Das grosse Familienessen, links die Schwester von Nai Nai
Was eine Lüge bewirken kann
Billis Muttersprache Mandarin ist nach Jahren im neuen Land nicht mehr perfekt, und viele chinesische Sitten und Bräuche sind ihr recht fremd. Ein Teil der Familie, neben jenem in Amerika und China, lebt seit langer Zeit in Japan. Nun treffen alle in Changchun ein, um unter dem Deckmantel einer pompösen Feier Abschied zu nehmen von Nai Nai. Doch Billi zweifelt daran, ob diese Vorgehensweise wirklich richtig ist, ob Nai Nai nicht einfach die Wahrheit erfahren sollte. Dass die ganze Familie, mit ihren verschiedenen Lebensentwürfen und Lebenserfahrungen, mit dieser Lüge andere Wahrheiten, so über die Bindungen zwischen Familien, Ländern, Ost und West sowie deren Kulturen, erfahren, ist eines der Verdienste dieses, im besten Sinn des Wortes, unterhaltsamen Filmes.

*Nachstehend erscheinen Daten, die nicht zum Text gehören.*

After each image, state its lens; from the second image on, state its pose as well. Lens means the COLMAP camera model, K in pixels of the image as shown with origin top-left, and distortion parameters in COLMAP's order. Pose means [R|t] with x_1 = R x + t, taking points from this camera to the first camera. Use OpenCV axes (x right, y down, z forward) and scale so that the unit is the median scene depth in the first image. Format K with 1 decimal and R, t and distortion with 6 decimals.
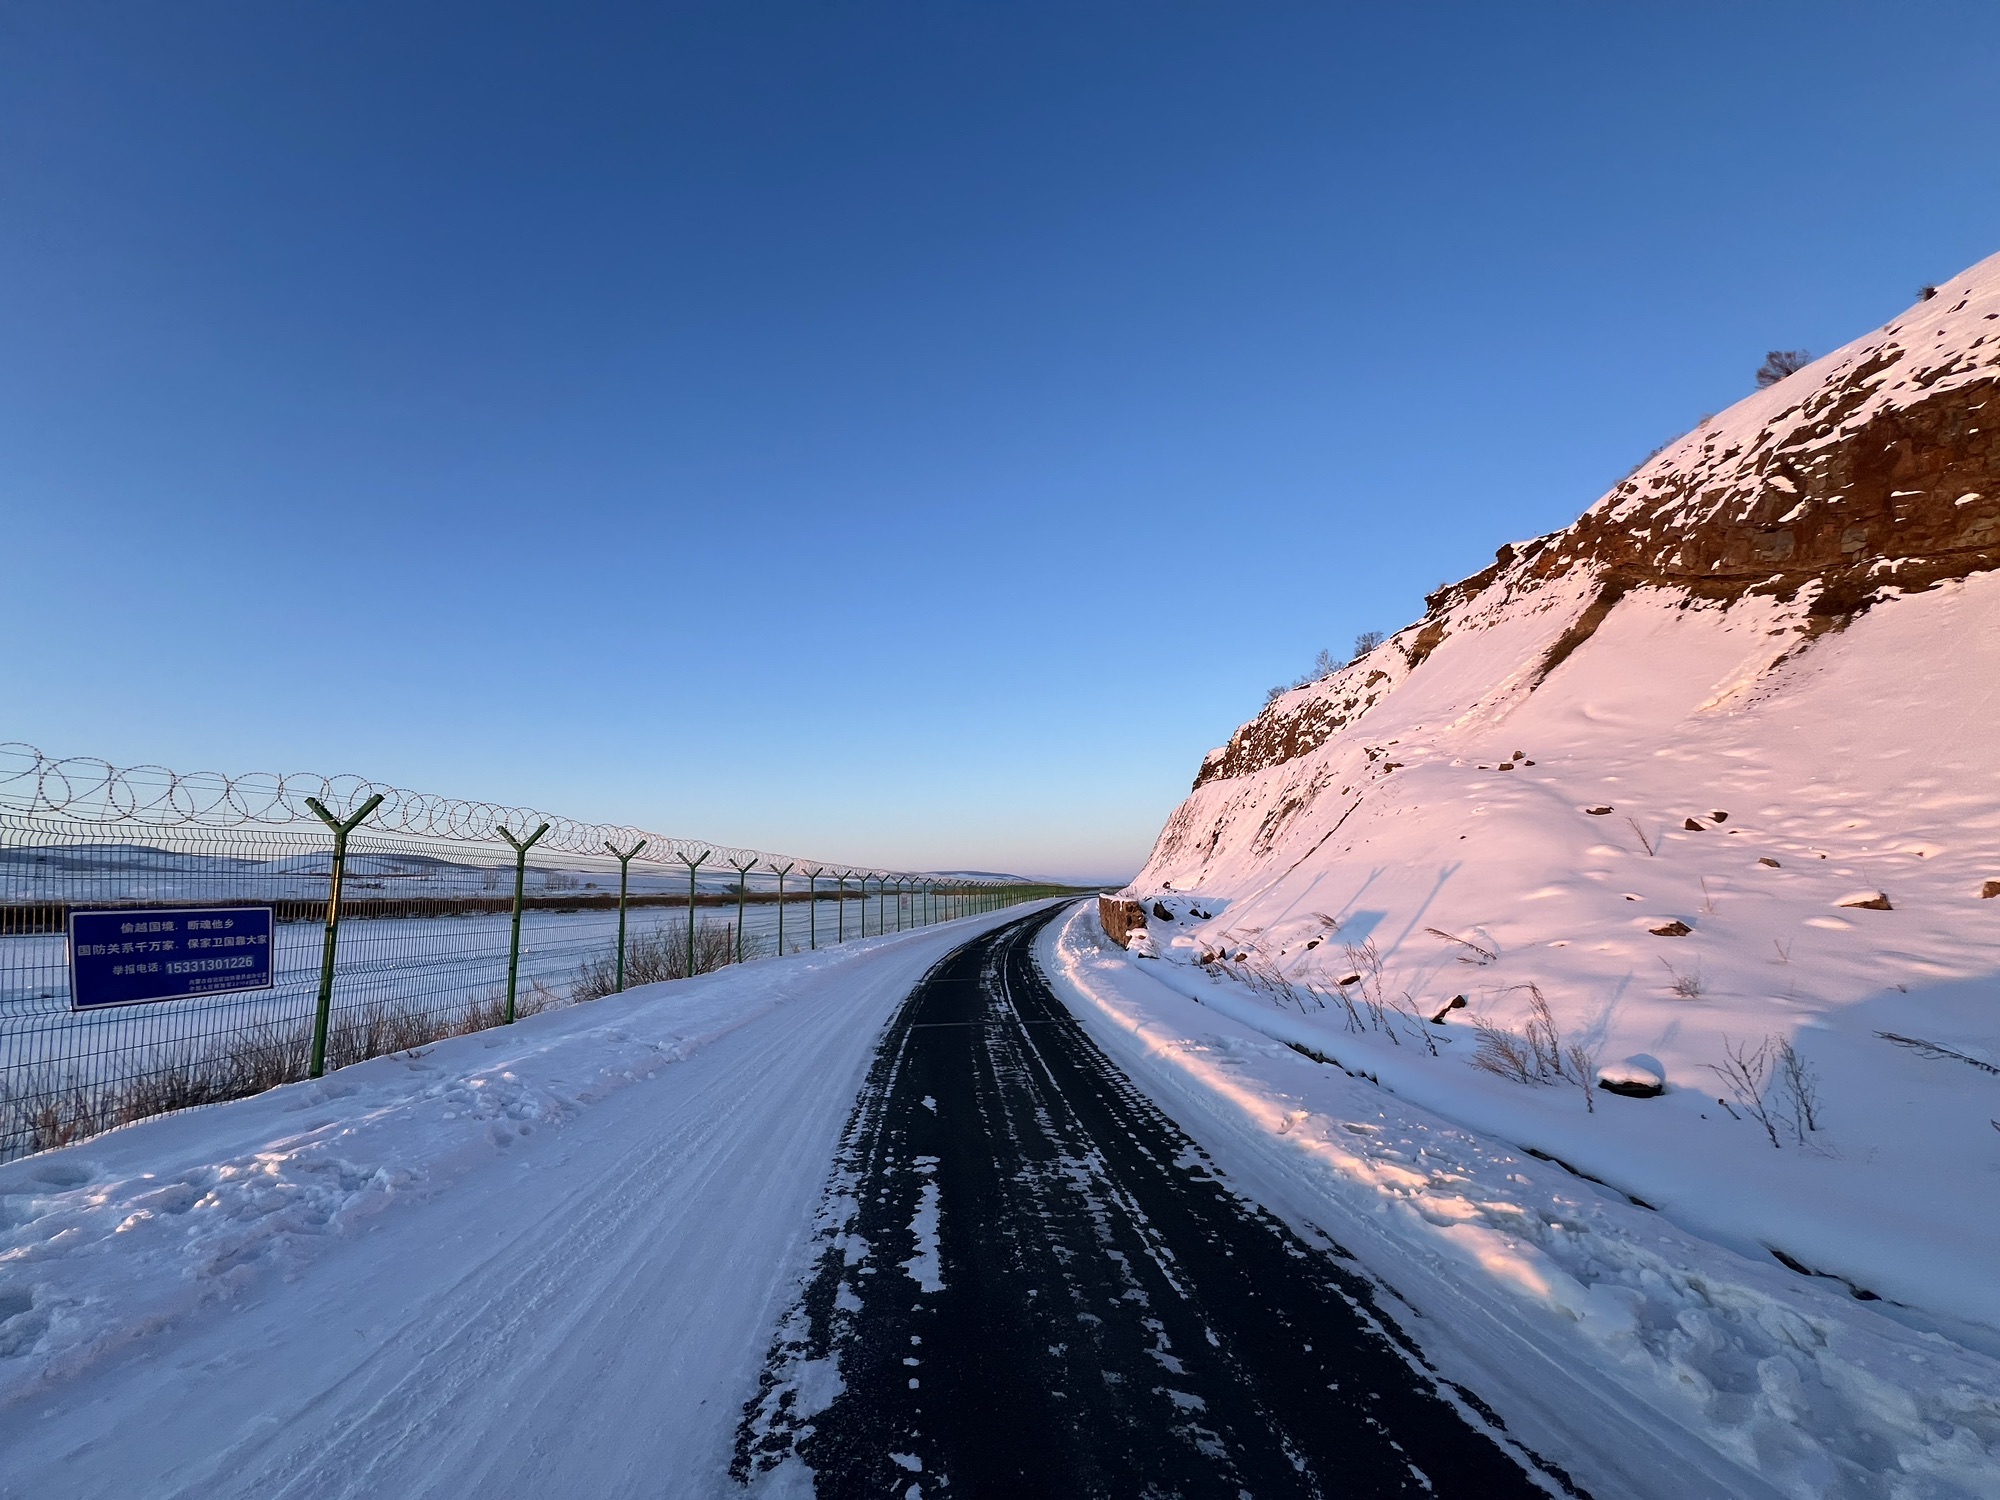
lens RADIAL K [[799.7, 0, 999.7], [0, 799.7, 750.3], [0, 0, 1]] dist [-0.003320, 0.000434]
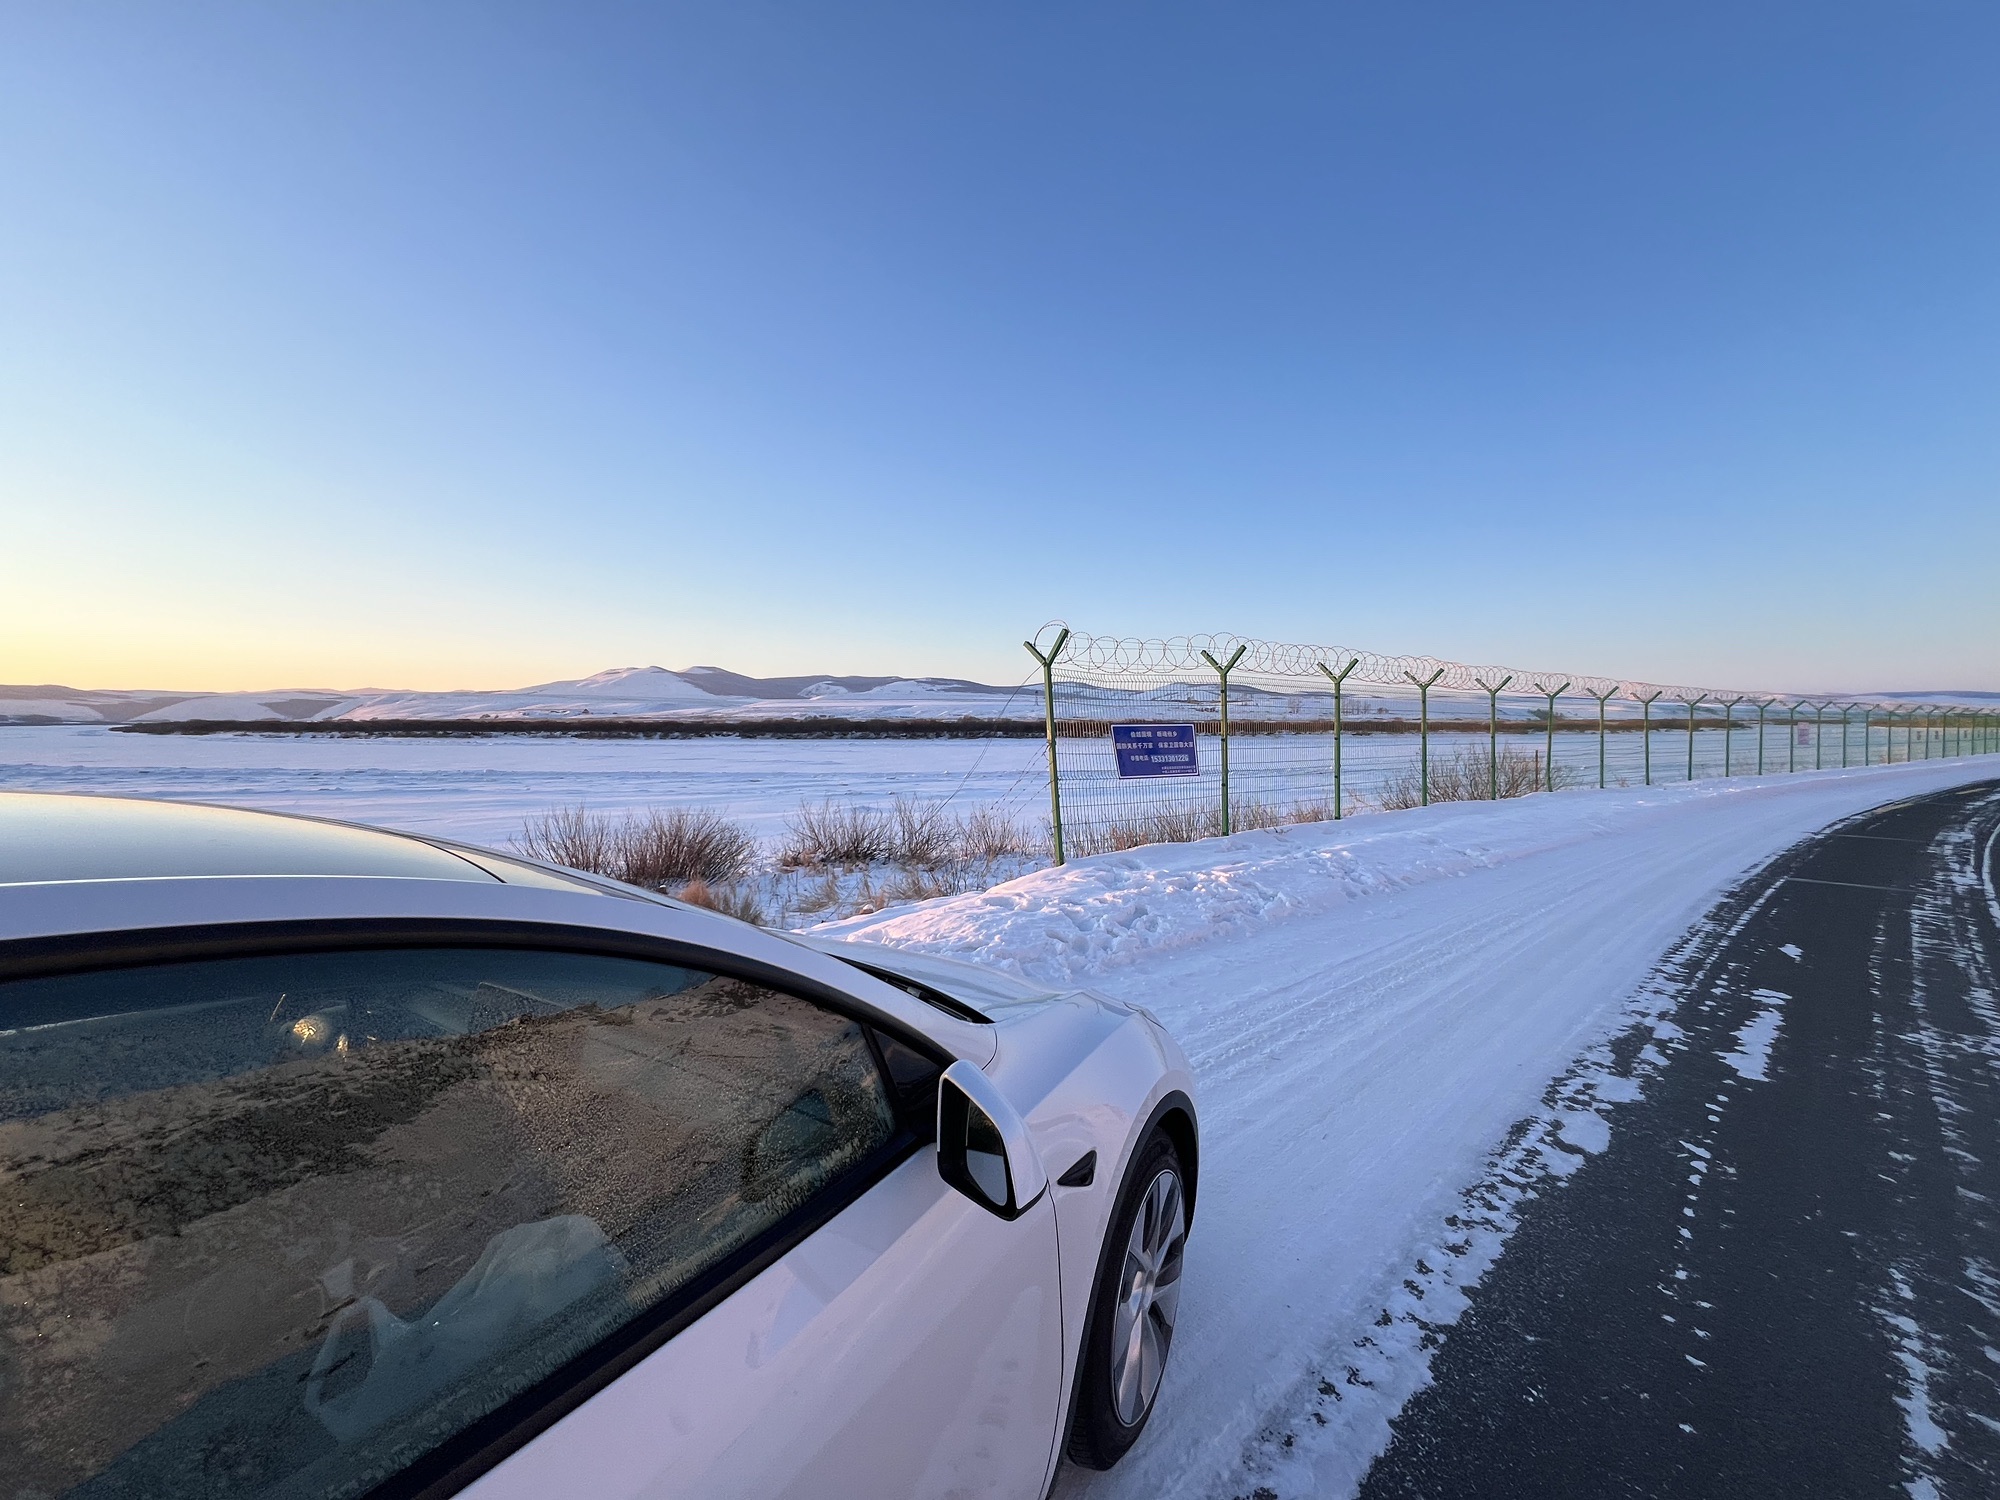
lens RADIAL K [[799.7, 0, 997.3], [0, 799.7, 748.7], [0, 0, 1]] dist [-0.003320, 0.000434]
pose [[0.609511, 0.043382, -0.791589, 0.074499], [0.126905, 0.980286, 0.151438, -0.037695], [0.782554, -0.192760, 0.591990, -0.211810]]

«The Farewell» hat seine Höhepunkte in kleinen, fast beiläufigen Momenten. So in der Qigong-Lektion der Enkelin und Grossmutter. Oder in der Szene, in der die versammelte Familie den verstorbenen Grossvater auf dem Friedhof besucht. Mit vielen frischen Opfergaben und zahlreichen Verbeugungen könnte die Situation leicht ins Komödiantische kippen, doch weil niemand hinsieht, zeigt Billi offen ihre tiefe Trauer, lässt uns die Szene an den Tod von uns allen erinnern. Später erklärt sie in einem Monolog, wie sie den Tod des Grossvaters verpasst habe, sich nicht von ihm verabschieden konnte – aus genau den gleichen Gründen, weswegen die Familie jetzt Nai Nai belügt. Womit der Film einen seiner schönen, leichten Salto mortale schlägt.